At the height of the cold war, US forces maintained a hair-trigger alert along a 17-mile fence line to defend the soil of this military base against communist encroachment.
Now, at the height of a different kind of war, US government lawyers are arguing that Guantanamo isn't American at all, that it really belongs to Cuba.
It is more than just an esoteric debate about an open-ended 1903 lease agreement with Cuba establishing Guantanamo as a US coaling station. Rather, it goes to the heart of the Bush administration's effort to convert a portion of this dusty naval base into a terrorist penal colony beyond the reach of US laws and constitutional protections.
Simply put, the issue is whether the naval base is sovereign US territory or a mere piece of rental property with Fidel Castro as the current landlord.
The answer to that will either facilitate or greatly complicate US efforts to detain, question, prosecute and perhaps execute the 300 suspected Taliban and Al Qaeda fighters being held indefinitely at a makeshift detention camp here.
"These people were brought to what we believe to be the territorial jurisdiction of the United States," says Joseph Margulies, a Minneapolis lawyer and Cornell University law professor, who has filed a lawsuit in Washington on behalf of two British men and an Australian being held here. "They are in Guantanamo because the United States brought them to Guantanamo."
What that means from a legal standpoint, Mr. Margulies says, is that the detainees are entitled to the protections and guarantees of the US Constitution including the right not to be held indefinitely without due process of law.
In 1950, the US Supreme Court ruled that foreign nationals outside the sovereign territory of the US are not entitled to key constitutional protections.
So the essential question is whether Guantanamo is sovereign Cuban or sovereign US territory.
Lawyers for the US government say that the 1903 lease agreement addresses the legal status of the naval base with perfect clarity.
The lease reads in part: "While on the one hand the United States recognizes the continuance of the ultimate sovereignty of the Republic of Cuba ... on the other hand the Republic of Cuba consents that ... the United States shall exercise complete jurisdiction and control over and within said area."
Reading the language of the lease, a federal judge in Los Angeles on Feb. 21 dismissed one of the lawsuits filed on behalf of the Guantanamo detainees.
"There is a difference between territorial jurisdiction and sovereignty," writes US District Judge Howard Matz in his decision. "The court finds that Guantanamo Bay is NOT within the sovereign territory of the United States."
Erwin Chemerinsky, a constitutional law professor at the University of Southern California who argued the case before Judge Matz, says he is appealing the judge's decision. "I read Article III of the Guantanamo Treaty as making Guantanamo part of the territory of the United States," he says. In effect, the US exercises de facto sovereignty, he says.
He has a point. US flags fly on the highest hills here not a Cuban flag in sight. You need stamps from the US Postal Service to mail a letter. And if you try to buy a Cuban sandwich with Cuban pesos rather than US dollars, you are going to have to skip lunch.

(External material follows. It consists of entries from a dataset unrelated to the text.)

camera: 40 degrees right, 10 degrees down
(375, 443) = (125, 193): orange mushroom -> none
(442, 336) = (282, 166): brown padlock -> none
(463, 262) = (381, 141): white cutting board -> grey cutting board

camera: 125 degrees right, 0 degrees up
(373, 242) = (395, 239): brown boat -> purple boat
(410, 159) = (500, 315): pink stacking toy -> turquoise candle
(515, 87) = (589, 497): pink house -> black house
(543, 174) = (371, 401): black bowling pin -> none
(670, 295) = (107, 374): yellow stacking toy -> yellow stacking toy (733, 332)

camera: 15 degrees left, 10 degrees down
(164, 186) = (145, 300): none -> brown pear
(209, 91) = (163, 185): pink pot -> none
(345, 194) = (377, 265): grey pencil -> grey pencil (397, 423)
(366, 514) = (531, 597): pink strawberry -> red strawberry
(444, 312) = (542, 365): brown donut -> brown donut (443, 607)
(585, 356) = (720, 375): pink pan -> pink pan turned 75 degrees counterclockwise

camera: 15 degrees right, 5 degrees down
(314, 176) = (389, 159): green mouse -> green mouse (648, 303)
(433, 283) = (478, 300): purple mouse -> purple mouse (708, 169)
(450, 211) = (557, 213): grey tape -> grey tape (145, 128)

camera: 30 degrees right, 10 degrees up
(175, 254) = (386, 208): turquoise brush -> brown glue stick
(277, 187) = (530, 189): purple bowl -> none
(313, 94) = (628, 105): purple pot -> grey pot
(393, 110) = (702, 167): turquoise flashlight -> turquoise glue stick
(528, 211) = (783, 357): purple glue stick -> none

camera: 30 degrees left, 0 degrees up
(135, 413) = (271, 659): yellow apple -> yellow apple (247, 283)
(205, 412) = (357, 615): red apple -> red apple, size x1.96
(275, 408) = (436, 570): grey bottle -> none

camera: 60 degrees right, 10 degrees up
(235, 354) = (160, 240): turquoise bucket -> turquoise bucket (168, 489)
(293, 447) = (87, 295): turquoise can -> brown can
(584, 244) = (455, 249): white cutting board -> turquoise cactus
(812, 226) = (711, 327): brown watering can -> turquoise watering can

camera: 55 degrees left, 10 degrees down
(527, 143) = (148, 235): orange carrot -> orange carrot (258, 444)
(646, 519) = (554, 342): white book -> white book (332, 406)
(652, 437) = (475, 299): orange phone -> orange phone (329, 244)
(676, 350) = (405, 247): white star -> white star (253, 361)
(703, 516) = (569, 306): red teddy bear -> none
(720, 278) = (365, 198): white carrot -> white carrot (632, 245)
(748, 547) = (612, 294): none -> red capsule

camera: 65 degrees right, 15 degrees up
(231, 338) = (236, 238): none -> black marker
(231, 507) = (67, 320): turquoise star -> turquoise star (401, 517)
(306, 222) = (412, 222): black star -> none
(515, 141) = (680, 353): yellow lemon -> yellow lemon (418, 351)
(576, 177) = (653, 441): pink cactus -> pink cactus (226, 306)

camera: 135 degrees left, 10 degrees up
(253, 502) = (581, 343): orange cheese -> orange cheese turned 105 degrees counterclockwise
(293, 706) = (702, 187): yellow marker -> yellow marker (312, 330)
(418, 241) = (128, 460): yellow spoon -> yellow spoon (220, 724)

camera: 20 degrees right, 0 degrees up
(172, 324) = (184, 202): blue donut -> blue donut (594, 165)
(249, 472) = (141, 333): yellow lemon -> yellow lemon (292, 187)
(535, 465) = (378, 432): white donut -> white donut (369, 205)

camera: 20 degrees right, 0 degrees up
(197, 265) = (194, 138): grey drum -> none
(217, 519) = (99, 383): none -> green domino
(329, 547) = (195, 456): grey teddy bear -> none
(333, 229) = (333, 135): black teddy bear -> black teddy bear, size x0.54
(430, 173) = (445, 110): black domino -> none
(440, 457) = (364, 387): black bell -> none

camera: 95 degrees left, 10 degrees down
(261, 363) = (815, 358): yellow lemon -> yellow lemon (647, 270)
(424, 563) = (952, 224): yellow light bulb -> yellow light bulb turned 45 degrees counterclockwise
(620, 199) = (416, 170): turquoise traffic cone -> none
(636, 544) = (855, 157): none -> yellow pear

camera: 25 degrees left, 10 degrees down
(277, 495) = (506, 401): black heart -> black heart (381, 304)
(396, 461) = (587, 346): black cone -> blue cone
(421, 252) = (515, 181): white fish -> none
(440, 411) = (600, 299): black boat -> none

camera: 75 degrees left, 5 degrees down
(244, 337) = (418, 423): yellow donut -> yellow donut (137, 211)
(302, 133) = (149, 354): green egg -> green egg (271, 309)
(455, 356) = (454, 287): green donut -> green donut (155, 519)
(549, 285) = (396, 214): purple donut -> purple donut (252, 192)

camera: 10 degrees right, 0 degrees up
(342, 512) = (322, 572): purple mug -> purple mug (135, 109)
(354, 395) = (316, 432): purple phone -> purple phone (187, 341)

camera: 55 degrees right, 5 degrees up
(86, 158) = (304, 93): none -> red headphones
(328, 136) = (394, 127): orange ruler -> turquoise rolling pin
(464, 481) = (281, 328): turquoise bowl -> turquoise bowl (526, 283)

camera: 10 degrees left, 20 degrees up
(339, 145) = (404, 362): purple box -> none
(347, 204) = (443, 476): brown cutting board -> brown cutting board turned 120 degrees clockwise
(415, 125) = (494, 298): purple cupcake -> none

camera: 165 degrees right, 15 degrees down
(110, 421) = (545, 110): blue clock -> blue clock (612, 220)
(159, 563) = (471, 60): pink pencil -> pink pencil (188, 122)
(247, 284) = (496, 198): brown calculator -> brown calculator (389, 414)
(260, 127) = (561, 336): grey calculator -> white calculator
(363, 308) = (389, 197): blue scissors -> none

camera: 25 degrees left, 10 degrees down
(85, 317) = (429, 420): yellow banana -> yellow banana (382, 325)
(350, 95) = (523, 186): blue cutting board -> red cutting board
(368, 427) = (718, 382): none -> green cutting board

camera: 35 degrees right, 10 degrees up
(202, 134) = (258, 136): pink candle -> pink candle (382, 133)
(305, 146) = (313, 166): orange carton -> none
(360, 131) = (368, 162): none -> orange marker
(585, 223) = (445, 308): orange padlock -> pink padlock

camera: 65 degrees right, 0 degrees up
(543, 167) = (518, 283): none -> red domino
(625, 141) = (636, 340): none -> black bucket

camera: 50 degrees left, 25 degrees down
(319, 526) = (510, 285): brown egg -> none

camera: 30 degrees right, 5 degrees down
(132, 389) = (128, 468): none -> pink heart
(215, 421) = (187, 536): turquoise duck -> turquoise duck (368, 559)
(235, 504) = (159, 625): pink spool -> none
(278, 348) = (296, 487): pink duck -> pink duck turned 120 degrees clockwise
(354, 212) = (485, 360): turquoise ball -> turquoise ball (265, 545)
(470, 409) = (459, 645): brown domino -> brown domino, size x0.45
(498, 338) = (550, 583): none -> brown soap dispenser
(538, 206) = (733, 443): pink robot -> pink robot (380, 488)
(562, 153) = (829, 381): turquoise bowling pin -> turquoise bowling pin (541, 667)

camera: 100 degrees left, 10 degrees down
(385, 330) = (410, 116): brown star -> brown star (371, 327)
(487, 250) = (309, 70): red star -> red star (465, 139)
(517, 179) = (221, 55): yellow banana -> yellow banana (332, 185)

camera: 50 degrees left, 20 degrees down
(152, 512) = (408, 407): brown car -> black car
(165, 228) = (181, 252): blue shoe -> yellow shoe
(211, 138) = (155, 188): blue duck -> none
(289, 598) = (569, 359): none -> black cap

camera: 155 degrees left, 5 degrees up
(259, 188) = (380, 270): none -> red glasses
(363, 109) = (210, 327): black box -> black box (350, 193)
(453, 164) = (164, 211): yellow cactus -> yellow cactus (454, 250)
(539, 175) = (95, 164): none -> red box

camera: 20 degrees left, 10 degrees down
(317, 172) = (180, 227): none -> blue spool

But is that sovereignty or just absolute control?
David Rivkin, a Washington lawyer and international-law expert, acknowledges that the US exerts unquestioned authority over day-to-day operations at Guantanamo, but that doesn't entitle the US to exercise sovereignty. "Can we sell Guantanamo?" he asks. "No, because it isn't ours."
The issue isn't entirely new. In 1993 and 1994, two federal judges one in New York and one in Miami ruled that Cuban and Haitian refugees intercepted at sea and housed temporarily at Guantanamo were entitled to constitutional rights because the US exerts "complete control and jurisdiction" at Guantanamo.
But the 11th US Circuit Court of Appeals in Atlanta reached a different conclusion, overturning the Miami judge. "We ... reject the argument that our leased military bases abroad which continue under the sovereignty of foreign nations, hostile or friendly, are 'functionally equivalent' to being within the United States," the appeals court ruled in 1995.
What the ruling meant for Cuban and Haitian refugees in Guantanamo at that time was that their mere presence in Guantanamo wasn't enough to trigger legal rights in a US court.
Lawyers for the US government are now making the same argument about the suspected Taliban and Al Qaeda fighters.
In a brief filed in the Los Angeles case, Assistant US Attorney Douglas Axel writes: "These detainees are aliens, and Guantanamo lies outside the sovereign territory of the United States, and so [existing US Supreme Court precedent] precludes jurisdiction in this or any other United States court."
Lawyer Margulies says the 1950 Supreme Court decision on this issue is different in important ways from the Guantanamo situation. It involved the prosecution of suspected German spies in China during World War II. The US military tribunal was conducted in China with the permission of the Chinese government.
"Contrast that with Guantanamo Bay, where we have had exclusive control since 1903. Nobody gets in or out without the permission of the US government," he says. "It has its own power and schools. It is a functioning small city under the complete control of the United States. To say it is equivalent to a foreign country is preposterous."